Pseudolithos
Bekannte Arten
Was ist Pseudolithos, und ist es ein Kaktus?
Pseudolithos ist kein Kaktus. Es ist eine Gattung stammsukkulenter Pflanzen aus der Familie der Hundsgiftgewächse Apocynaceae, Unterfamilie Asclepiadoideae, heimisch in Somalia, Jemen und Oman. Der Name bedeutet “falscher Stein,” und die Pflanzen ahmen den Kalksteinschotter ihres Lebensraums so überzeugend nach, dass sie im Gelände nahezu unsichtbar sind.
Wo wächst Pseudolithos in freier Natur?
Alle Arten sind auf das Horn von Afrika und den Süden der Arabischen Halbinsel beschränkt, vor allem auf Somalia und Jemen, mit vereinzelten Nachweisen aus Oman. Sie wachsen in aridem Kalkstein- und Gipsgelände in niedrigen bis mittleren Höhenlagen, typischerweise zwischen Gesteinsbrocken eingekeilt, wo sie starkes Licht und nur minimale Niederschläge erhalten.
Was verleiht Pseudolithos seine mosaikartige Oberfläche?

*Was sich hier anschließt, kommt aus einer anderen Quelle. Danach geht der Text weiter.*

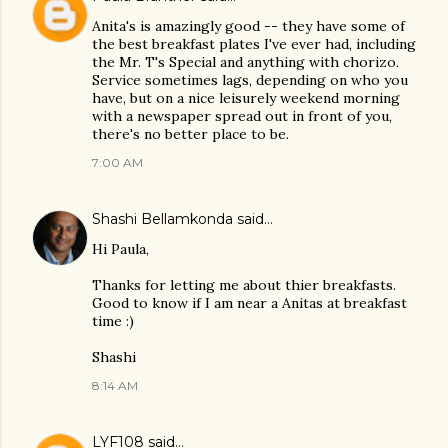
Anita's is amazingly good -- they have some of
the best breakfast plates I've ever had, including
the Mr. T's Special and anything with chorizo.
Service sometimes lags, depending on who you
have, but on a nice leisurely weekend morning
with a newspaper spread out in front of you,
there's no better place to be.
7:00 AM
Shashi Bellamkonda
said…
Hi Paula,
Thanks for letting me about thier breakfasts.
Good to know if I am near a Anitas at breakfast
time :)
Shashi
8:14 AM
LYF108
said…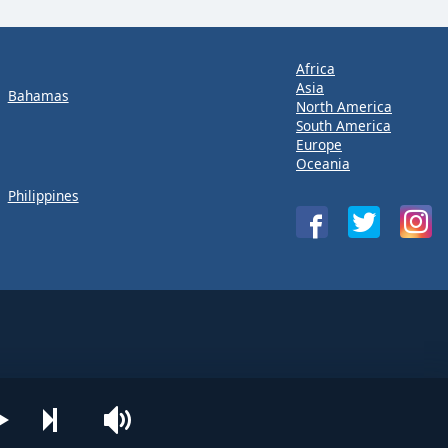
Africa
Asia
Bahamas
North America
South America
Europe
Oceania
Philippines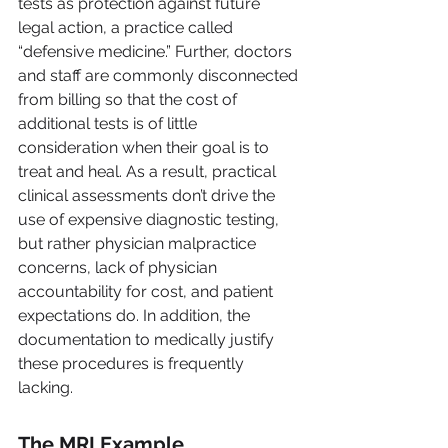
tests as protection against future 
legal action, a practice called 
“defensive medicine.” Further, doctors 
and staff are commonly disconnected 
from billing so that the cost of 
additional tests is of little 
consideration when their goal is to 
treat and heal. As a result, practical 
clinical assessments don’t drive the 
use of expensive diagnostic testing, 
but rather physician malpractice 
concerns, lack of physician 
accountability for cost, and patient 
expectations do. In addition, the 
documentation to medically justify 
these procedures is frequently 
lacking.
The MRI Example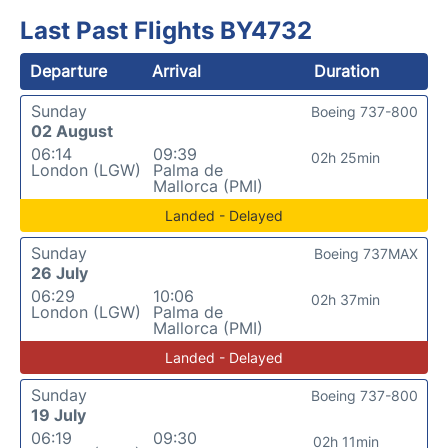
Last Past Flights BY4732
Departure
Arrival
Duration
Sunday
Boeing 737-800
02 August
06:14
09:39
02h 25min
London (LGW)
Palma de
Mallorca (PMI)
Landed - Delayed
Sunday
Boeing 737MAX
26 July
06:29
10:06
02h 37min
London (LGW)
Palma de
Mallorca (PMI)
Landed - Delayed
Sunday
Boeing 737-800
19 July
06:19
09:30
02h 11min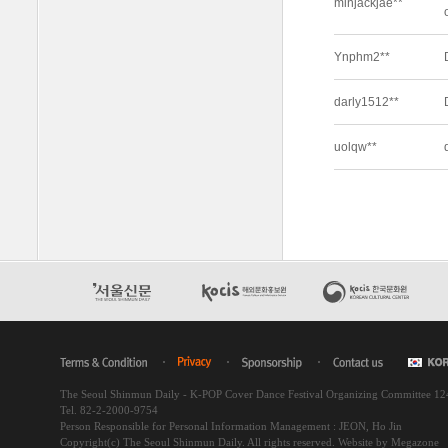
The Seoul Shinmun Daily - K-POP Cover Dance Festival Organizing Committee 1
Tel. 82-2-2000-9754
Person Responsible for Personal Information Management : JEON, Ho Jin
Copyright(c) The Seoul Shinmun Daily. All rights reserved.
Website by Megazone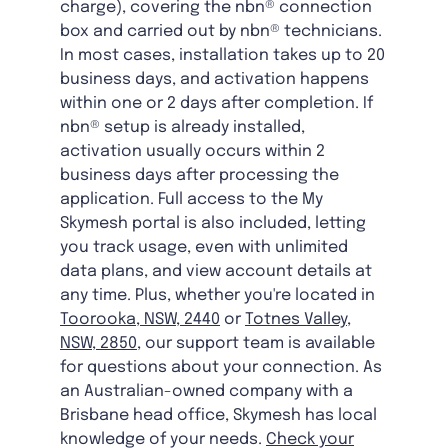
charge), covering the nbn® connection
box and carried out by nbn® technicians.
In most cases, installation takes up to 20
business days, and activation happens
within one or 2 days after completion. If
nbn® setup is already installed,
activation usually occurs within 2
business days after processing the
application. Full access to the My
Skymesh portal is also included, letting
you track usage, even with unlimited
data plans, and view account details at
any time. Plus, whether you're located in
Toorooka, NSW, 2440
or
Totnes Valley,
NSW, 2850
, our support team is available
for questions about your connection. As
an Australian-owned company with a
Brisbane head office, Skymesh has local
knowledge of your needs.
Check your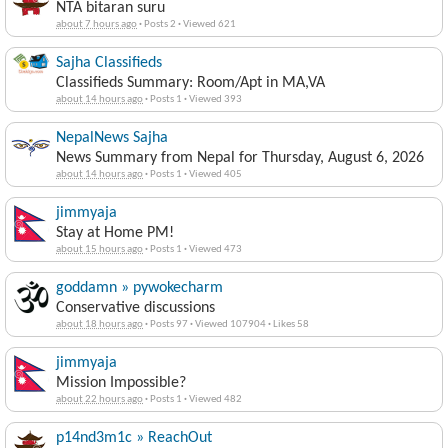
NTA bitaran suru
about 7 hours ago
·
Posts 2
·
Viewed 621
Sajha Classifieds
Classifieds Summary: Room/Apt in MA,VA
about 14 hours ago
·
Posts 1
·
Viewed 393
NepalNews Sajha
News Summary from Nepal for Thursday, August 6, 2026
about 14 hours ago
·
Posts 1
·
Viewed 405
jimmyaja
Stay at Home PM!
about 15 hours ago
·
Posts 1
·
Viewed 473
goddamn » pywokecharm
Conservative discussions
about 18 hours ago
·
Posts 97
·
Viewed 107904
·
Likes 58
jimmyaja
Mission Impossible?
about 22 hours ago
·
Posts 1
·
Viewed 482
p14nd3m1c » ReachOut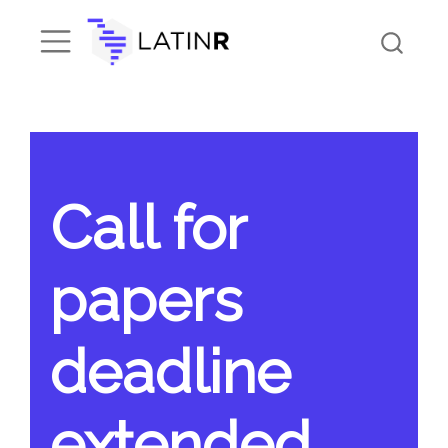
Call for
papers
deadline
extended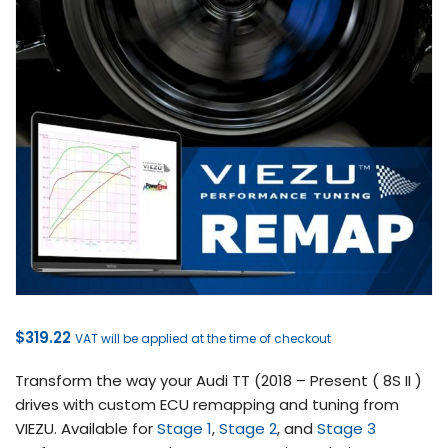
$
319.22
VAT will be applied at the time of checkout
Transform the way your Audi TT (2018 – Present ( 8S II )
drives with custom ECU remapping and tuning from
VIEZU. Available for
Stage 1
,
Stage 2
, and
Stage 3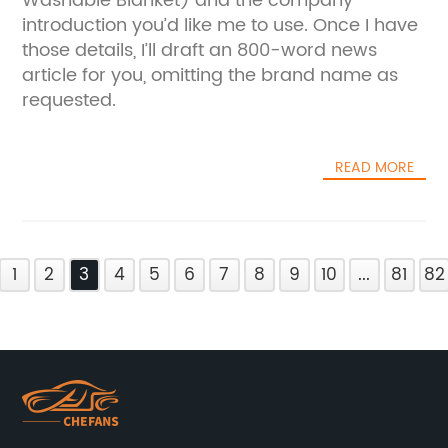
Washable Blanket) and the company
introduction you’d like me to use. Once I have
those details, I’ll draft an 800-word news
article for you, omitting the brand name as
requested.
READ MORE
1
2
3
4
5
6
7
8
9
10
...
81
82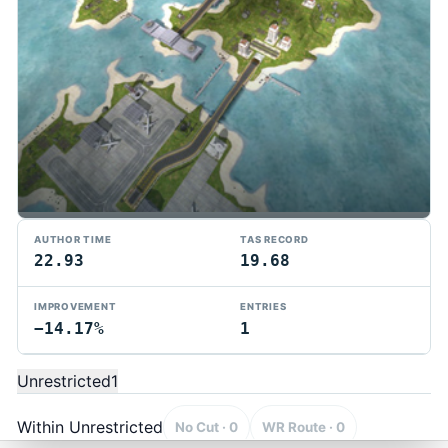
AUTHOR TIME
TAS RECORD
22.93
19.68
IMPROVEMENT
ENTRIES
−14.17%
1
TMTAS Exchange
Trackmania TAS records, tools, and competition.
Unrestricted
1
Privacy
API Docs
FAQ
Discord
Dark
© 2026 TMTAS Exchange
Within Unrestricted
No Cut · 0
WR Route · 0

Das geometrische, kachelartige Muster auf der Stammoberfläche entsteht durch dicht gepackte, abgeflachte Höcker, die in ineinandergreifenden Reihen über die Epidermis angeordnet sind. Diese Musterung erfüllt einen doppelten Zweck: Sie verleiht dem wasserspeichernden Stamm strukturelle Festigkeit und verstärkt die Steinnachahmungs-Tarnung, die die Pflanze vor weidenden Tieren schützt. Das Muster ist artspezifisch und ein wichtiges diagnostisches Merkmal.
Wie viele Pseudolithos-Arten gibt es?
Derzeit sind etwa 8 Arten beschrieben, obwohl die Taxonomie noch nicht vollständig geklärt ist. Die bekanntesten sind P. migiurtinus (die Typusart, kugelförmig), P. cubiformis (würfelförmig) und P. caput-viperae (schlangenkopfförmig). Weitere Arten werden beschrieben, sobald Feldforschung entlegene Teile Somalias erreicht.
Wie sehen die Blüten von Pseudolithos aus?
Die Blüten von Pseudolithos sind klein, sternförmig und meist dunkelbraun bis weinrot, mit einer fleischigen, runzeligen Oberfläche, die verwesendes organisches Material nachahmt. Sie verströmen einen schwachen aasartigen Geruch, der zur Bestäubung Fliegen anlockt. Die Blüten stehen gehäuft nahe der Basis oder an den Seiten des Stammes und werden leicht übersehen, sofern der Gärtner sie während der warmen Wachstumszeit nicht regelmäßig kontrolliert.
Warum ist Pseudolithos so schwierig zu kultivieren?
Die Gattung benötigt das ganze Jahr über eine Mindesttemperatur von 15°C und verträgt keine nasskalten Bedingungen; eine einzige Nacht unter 10°C in feuchtem Substrat kann ein Exemplar sofort abtöten. Die schmale Grenze zwischen ausreichender Feuchtigkeit (die Pflanzen sind blattlose Stammsukkulenten) und tödlicher Überwässerung macht das richtige Timing entscheidend. Viele Gärtner halten sie in beheizten Vitrinen oder Terrarien, in denen Temperatur und Luftfeuchtigkeit kontrolliert werden.
Welches Substrat benötigt Pseudolithos?
Ein Kultursubstrat aus 85 bis 90% mineralischem Zuschlag (Bims, Granitgrus oder Lavagestein) mit 10 bis 15% nährstoffarmem organischen Anteil bietet die schnelle Drainage, die diese Pflanzen verlangen. Das Substrat sollte innerhalb von 24 Stunden nach dem Gießen abtrocknen. Manche Gärtner mischen zerkleinerten Kalkstein unter, um die kalkhaltigen Heimatböden nachzubilden. Jede humusreiche oder feuchtigkeitsspeichernde Mischung ist ein Todesurteil.
Ist Pseudolithos durch CITES geschützt?
Pseudolithos ist nicht unter CITES gelistet, da die Gattung nicht zu den Cactaceae gehört. Die politische Instabilität in Somalia hat die legale Feldsammlung jedoch äußerst schwierig gemacht, und aus dem Habitat gesammelte Exemplare sind im Handel selten. Die meisten Pflanzen in Kultur stammen von einer kleinen Zahl legal importierter Gründerbestände ab, weshalb die samengezogene Vermehrung die wichtigste Quelle ist.